FlameGraphs are superawesome. If you've never heard of FlameGraphs and want to dive straight in the deep end, you should run off and check out the many many good resources provided by Brendan Greg in his one stop shop page here. This post will give a quick intro and some samples to get you started with collecting profiles for all JVMs everywhere. I'm taking a slightly different tack then Brendan in presenting the topic, so if it turns out my explanations suck you should see if his make more sense.

What's the big deal?

If you've ever used a profiler to look at your code you will have seen 2 profile reports typically:

Flat profile: This is often presented as the "top X" methods/classes/packages where time (or samples, or ticks or whatever) is spent. This is useful as it immediately shows up common bottlenecks across your code, but these are shown out of context. Sometimes this is enough, but often in larger application profiles context is significant. This representation is very useful when a method with a high overall impact is called from many callsites, making each callsite cheap but the method itself significant.
Tree profile: This profile will present you with a call tree where each method is a node with a total and self time quantity. The self measure implies the amount of time spent in the method itself(the amout of samples in which the method is the leaf), and total is for the total number of samples in which it shows up (leaf and node).

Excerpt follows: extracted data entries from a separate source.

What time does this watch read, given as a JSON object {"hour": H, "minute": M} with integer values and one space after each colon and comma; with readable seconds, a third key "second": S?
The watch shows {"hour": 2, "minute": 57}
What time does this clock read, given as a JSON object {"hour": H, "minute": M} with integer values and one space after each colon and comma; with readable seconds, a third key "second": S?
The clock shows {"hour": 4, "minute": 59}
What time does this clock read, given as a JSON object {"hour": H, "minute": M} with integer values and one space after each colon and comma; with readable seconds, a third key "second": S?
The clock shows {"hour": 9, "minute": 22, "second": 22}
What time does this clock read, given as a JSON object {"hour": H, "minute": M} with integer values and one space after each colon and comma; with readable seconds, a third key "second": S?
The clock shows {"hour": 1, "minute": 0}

The problem with the tree view is that it is very unpleasant to navigate. Click click click click and as the stack deepens it becomes harder to look at and ingest. Enter FlameGraphs.

FlameGraph represents a tree profile in a single interactive SVG where:

The x-axis shows the stack profile population, sorted alphabetically (it is not the passage of time), and the y-axis shows stack depth. Each rectangle represents a stack frame. The wider a frame is is, the more often it was present in the stacks. The top edge shows what is on-CPU, and beneath it is its ancestry.

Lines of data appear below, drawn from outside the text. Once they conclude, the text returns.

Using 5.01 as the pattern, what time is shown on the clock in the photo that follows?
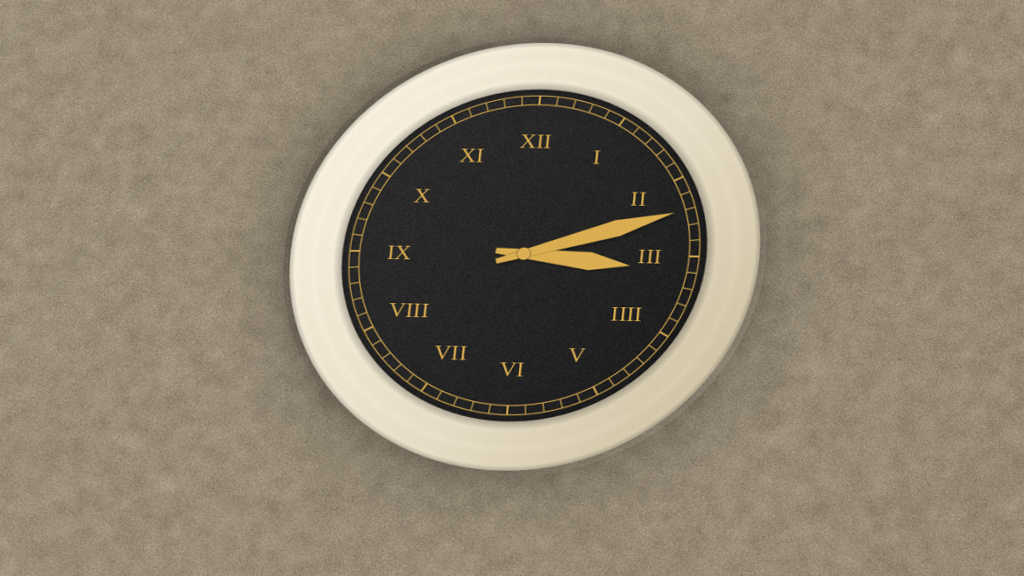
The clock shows 3.12
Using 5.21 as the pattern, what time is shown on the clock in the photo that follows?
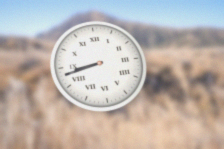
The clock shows 8.43
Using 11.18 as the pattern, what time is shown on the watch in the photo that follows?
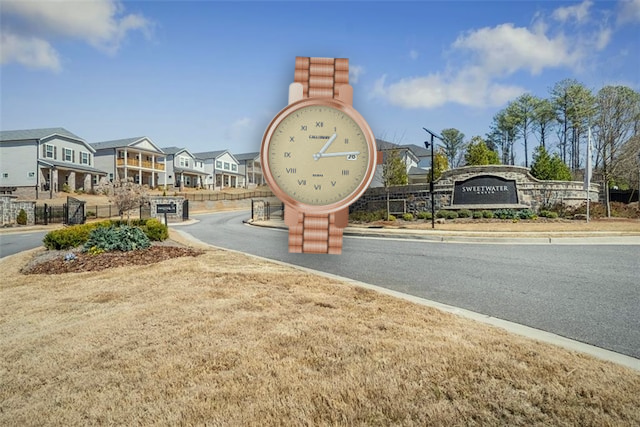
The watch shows 1.14
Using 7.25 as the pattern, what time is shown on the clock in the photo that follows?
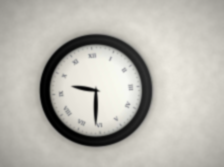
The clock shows 9.31
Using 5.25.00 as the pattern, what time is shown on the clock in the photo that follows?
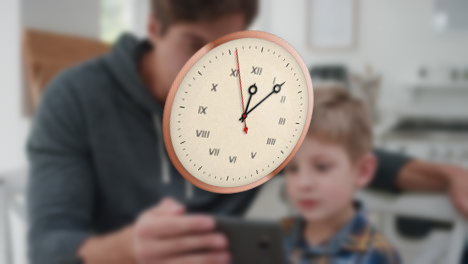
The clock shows 12.06.56
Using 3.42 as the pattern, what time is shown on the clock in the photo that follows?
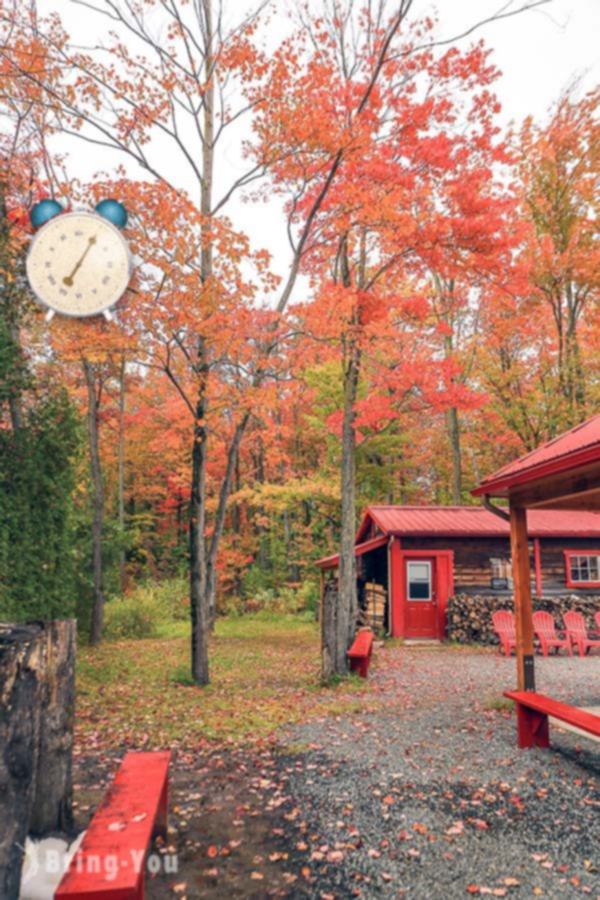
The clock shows 7.05
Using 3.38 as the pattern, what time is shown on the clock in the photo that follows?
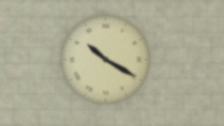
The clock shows 10.20
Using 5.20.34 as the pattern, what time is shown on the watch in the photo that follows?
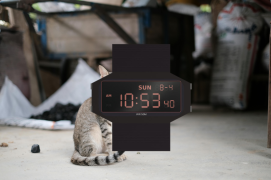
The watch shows 10.53.40
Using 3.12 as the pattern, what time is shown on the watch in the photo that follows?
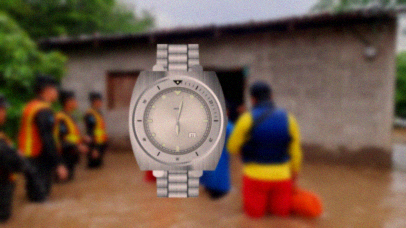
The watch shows 6.02
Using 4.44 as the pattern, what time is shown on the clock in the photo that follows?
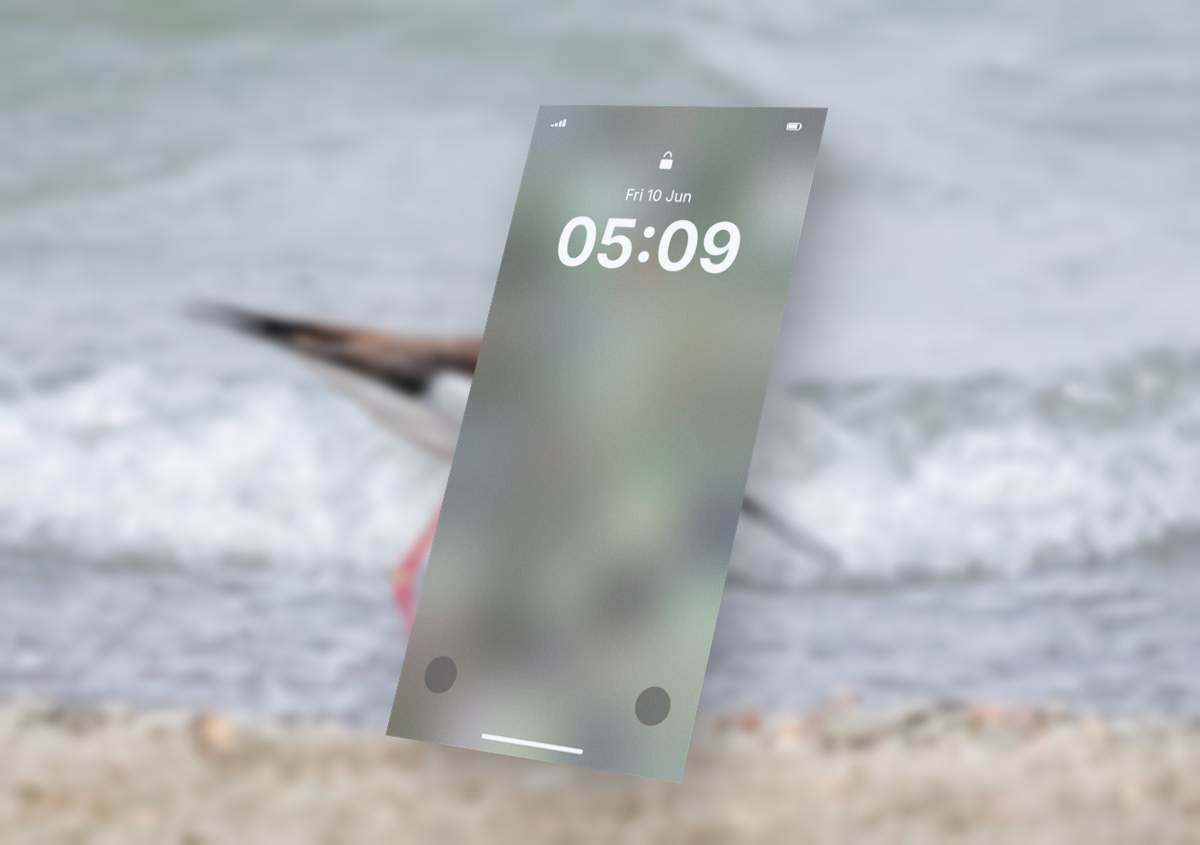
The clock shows 5.09
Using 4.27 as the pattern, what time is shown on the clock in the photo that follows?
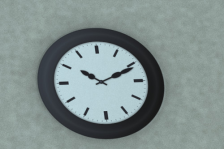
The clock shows 10.11
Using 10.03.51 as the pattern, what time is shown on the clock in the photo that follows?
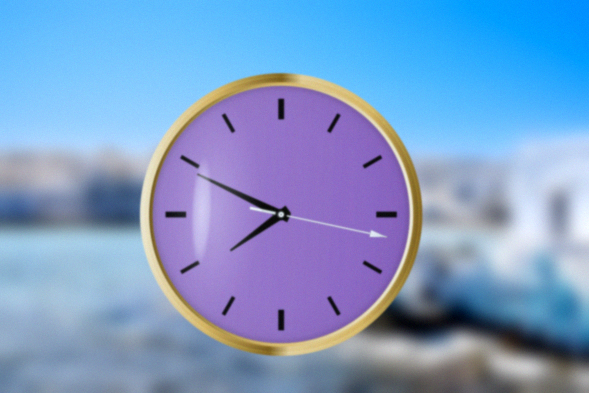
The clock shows 7.49.17
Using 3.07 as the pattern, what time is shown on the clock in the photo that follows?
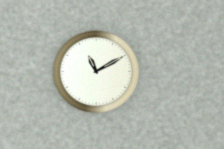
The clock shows 11.10
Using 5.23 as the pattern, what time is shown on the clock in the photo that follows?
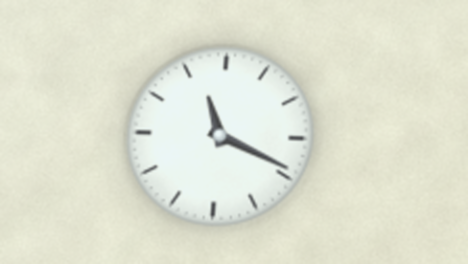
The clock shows 11.19
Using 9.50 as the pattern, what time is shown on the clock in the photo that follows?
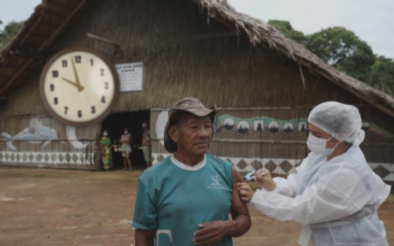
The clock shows 9.58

Like most visualisations, it makes sense when you see it rather than explain it. Let start with data sets we can easily grasp and see what they look like.

Synthetic Samples For Starters

For instance, what does a single stack sample look like? The FlameGraphs SVG generating script takes as it's input a "collapsed stacks" file which has a dead simple format, frames separated by semi-colons followed by the number of times this stack was sampled. Here's a dummy handwritten example of a single sample file (call it sample.cstk):
main;0;1;2;3;4;5;6;7;8;9;10 1

We can feed this to the flames (now is a good time to clone this repo and try shit out):
flamegraph.pl single-stack.cstk > single-stack.svg

Here's what a single stack trace looks like:

But a single stack trace is just one data point, not a profile. What if we had 1M samples of this same stack?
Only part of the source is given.